Job item:
Beginning at the first line of the data, print each line exactly, stopping after the line that contains "tables in a".

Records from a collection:
====
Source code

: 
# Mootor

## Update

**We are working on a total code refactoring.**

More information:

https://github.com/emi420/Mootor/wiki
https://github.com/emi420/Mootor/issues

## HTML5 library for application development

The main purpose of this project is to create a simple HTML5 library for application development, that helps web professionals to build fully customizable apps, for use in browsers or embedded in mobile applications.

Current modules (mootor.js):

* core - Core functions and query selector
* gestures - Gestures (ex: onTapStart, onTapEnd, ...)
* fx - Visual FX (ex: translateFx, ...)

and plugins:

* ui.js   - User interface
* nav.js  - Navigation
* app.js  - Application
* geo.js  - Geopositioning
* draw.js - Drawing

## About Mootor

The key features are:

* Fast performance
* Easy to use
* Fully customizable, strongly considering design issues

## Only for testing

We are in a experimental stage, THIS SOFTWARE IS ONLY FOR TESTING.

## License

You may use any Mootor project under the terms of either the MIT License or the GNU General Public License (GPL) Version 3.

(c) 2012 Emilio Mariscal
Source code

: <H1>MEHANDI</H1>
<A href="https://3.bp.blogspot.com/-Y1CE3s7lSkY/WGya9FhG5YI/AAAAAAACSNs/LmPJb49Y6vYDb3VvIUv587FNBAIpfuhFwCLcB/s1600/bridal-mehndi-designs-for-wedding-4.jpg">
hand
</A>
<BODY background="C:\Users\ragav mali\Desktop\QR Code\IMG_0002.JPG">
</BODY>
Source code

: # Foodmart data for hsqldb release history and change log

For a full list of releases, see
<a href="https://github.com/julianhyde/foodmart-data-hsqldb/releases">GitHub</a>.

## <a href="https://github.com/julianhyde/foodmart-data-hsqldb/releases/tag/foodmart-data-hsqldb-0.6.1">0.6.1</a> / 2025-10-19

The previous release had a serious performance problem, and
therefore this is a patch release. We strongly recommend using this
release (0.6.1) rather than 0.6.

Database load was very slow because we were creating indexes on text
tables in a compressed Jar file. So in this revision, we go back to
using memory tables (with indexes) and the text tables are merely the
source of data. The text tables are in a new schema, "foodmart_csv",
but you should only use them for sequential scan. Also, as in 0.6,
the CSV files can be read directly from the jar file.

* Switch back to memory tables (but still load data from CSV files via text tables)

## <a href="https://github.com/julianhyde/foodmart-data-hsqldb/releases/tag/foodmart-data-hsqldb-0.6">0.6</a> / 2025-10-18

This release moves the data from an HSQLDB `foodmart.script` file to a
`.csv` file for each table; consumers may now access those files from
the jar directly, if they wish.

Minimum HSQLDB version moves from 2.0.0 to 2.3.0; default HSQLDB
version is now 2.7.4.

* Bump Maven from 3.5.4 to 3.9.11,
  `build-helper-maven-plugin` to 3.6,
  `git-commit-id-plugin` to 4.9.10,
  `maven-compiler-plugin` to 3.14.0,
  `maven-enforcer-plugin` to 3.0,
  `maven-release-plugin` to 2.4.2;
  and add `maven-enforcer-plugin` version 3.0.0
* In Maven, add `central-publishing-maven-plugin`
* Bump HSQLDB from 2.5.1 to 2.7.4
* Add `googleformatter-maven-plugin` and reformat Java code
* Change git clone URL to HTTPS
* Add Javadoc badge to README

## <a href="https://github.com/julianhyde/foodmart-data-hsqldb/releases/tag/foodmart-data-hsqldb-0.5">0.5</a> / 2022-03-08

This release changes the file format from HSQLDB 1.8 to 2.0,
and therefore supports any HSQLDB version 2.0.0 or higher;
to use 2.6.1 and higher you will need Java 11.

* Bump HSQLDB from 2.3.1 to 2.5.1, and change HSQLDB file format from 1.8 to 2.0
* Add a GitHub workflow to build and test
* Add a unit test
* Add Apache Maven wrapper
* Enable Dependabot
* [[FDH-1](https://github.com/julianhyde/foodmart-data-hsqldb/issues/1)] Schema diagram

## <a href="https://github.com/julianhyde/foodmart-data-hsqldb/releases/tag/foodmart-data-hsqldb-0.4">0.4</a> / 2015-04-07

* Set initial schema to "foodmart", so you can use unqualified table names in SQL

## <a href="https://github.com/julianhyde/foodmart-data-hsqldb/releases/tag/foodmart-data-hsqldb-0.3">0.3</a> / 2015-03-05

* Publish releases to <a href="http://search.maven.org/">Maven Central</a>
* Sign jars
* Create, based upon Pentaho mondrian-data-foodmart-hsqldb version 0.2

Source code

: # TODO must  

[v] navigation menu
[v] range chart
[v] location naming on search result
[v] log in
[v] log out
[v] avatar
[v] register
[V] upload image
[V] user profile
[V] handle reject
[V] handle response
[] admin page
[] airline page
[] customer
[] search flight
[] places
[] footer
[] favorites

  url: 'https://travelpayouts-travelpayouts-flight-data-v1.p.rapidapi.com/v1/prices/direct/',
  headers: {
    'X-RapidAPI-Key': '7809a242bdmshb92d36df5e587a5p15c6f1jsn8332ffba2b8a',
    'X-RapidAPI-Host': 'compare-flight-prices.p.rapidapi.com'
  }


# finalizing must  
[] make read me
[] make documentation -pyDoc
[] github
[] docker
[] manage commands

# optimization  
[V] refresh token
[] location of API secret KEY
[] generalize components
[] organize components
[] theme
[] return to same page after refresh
====
Task response:
Source code

: 
# Mootor

## Update

**We are working on a total code refactoring.**

More information:

https://github.com/emi420/Mootor/wiki
https://github.com/emi420/Mootor/issues

## HTML5 library for application development

The main purpose of this project is to create a simple HTML5 library for application development, that helps web professionals to build fully customizable apps, for use in browsers or embedded in mobile applications.

Current modules (mootor.js):

* core - Core functions and query selector
* gestures - Gestures (ex: onTapStart, onTapEnd, ...)
* fx - Visual FX (ex: translateFx, ...)

and plugins:

* ui.js   - User interface
* nav.js  - Navigation
* app.js  - Application
* geo.js  - Geopositioning
* draw.js - Drawing

## About Mootor

The key features are:

* Fast performance
* Easy to use
* Fully customizable, strongly considering design issues

## Only for testing

We are in a experimental stage, THIS SOFTWARE IS ONLY FOR TESTING.

## License

You may use any Mootor project under the terms of either the MIT License or the GNU General Public License (GPL) Version 3.

(c) 2012 Emilio Mariscal
Source code

: <H1>MEHANDI</H1>
<A href="https://3.bp.blogspot.com/-Y1CE3s7lSkY/WGya9FhG5YI/AAAAAAACSNs/LmPJb49Y6vYDb3VvIUv587FNBAIpfuhFwCLcB/s1600/bridal-mehndi-designs-for-wedding-4.jpg">
hand
</A>
<BODY background="C:\Users\ragav mali\Desktop\QR Code\IMG_0002.JPG">
</BODY>
Source code

: # Foodmart data for hsqldb release history and change log

For a full list of releases, see
<a href="https://github.com/julianhyde/foodmart-data-hsqldb/releases">GitHub</a>.

## <a href="https://github.com/julianhyde/foodmart-data-hsqldb/releases/tag/foodmart-data-hsqldb-0.6.1">0.6.1</a> / 2025-10-19

The previous release had a serious performance problem, and
therefore this is a patch release. We strongly recommend using this
release (0.6.1) rather than 0.6.

Database load was very slow because we were creating indexes on text
tables in a compressed Jar file. So in this revision, we go back to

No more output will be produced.